In 1988, a catastrophic wildfire ripped through the park and the resulting damage to wildlife, flora, and park facilities were so severe, remnants of the wildfire can still be seen today. There were a number of contributing factors to the great fire, none of which can be traced to one single source. Much of the American West and Pacific Northwest were experiencing heavy stages of drought in 1988, and infestations of mountain pine beetle were killing acres of trees. Controlled fires were already burning in the park, but a series of lightning strikes and human causes (one was traced to a discarded cigarette butt – another reason you shouldn’t smoke) resulted in large swaths of land being consumed by raging wildfires. Thousands of firefighters from across the bordering states, the NPS, U.S. Forest Service, federal emergency responders, and military personnel all took part in fighting the fires over a six month period. The fire was so big that it forced the park to close to the public for the first time in its history. When the final damage assessment was take following the fire, nearly 800,000 acres were burned, but miraculously a minuscule percentage of wildlife was killed. Many lessons were taken from these fires and wildfire management and prevention today draws heavily on the experiences of the 1988 Yellowstone fires.
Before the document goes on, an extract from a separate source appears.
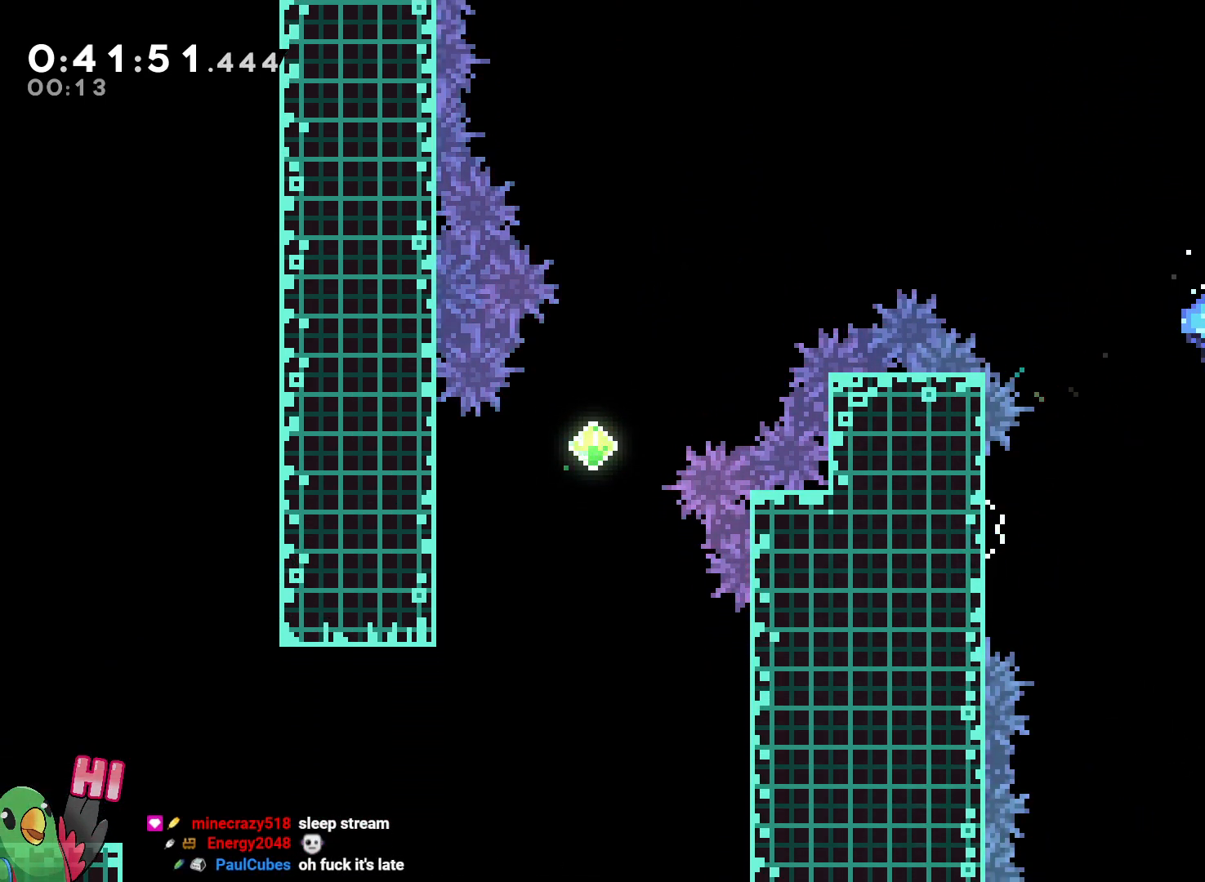
{"dt_ms": 1000, "buttons": ["B", "R1"], "left_stick": "down-right", "right_stick": "center"}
Like all national parks, the wonder and amazement of Yellowstone rests with seeing it with one’s own eyes. The history is rich and complex, but nowhere near as complex as the abundant biodiversity and beauty one experiences as they traverse the park. You can’t take it all in at once because of the vastness; perhaps that’s why the basic entry fee is valid for seven days, not just one. Would you be able to see everything Yellowstone has to offer in less than 24 hours? I would argue no. There is still much to see and understand about our planet. Preserving its natural beauty as well as its history is a mission that we as humans can pass onto future generations for the same benefit and enjoyment we have today.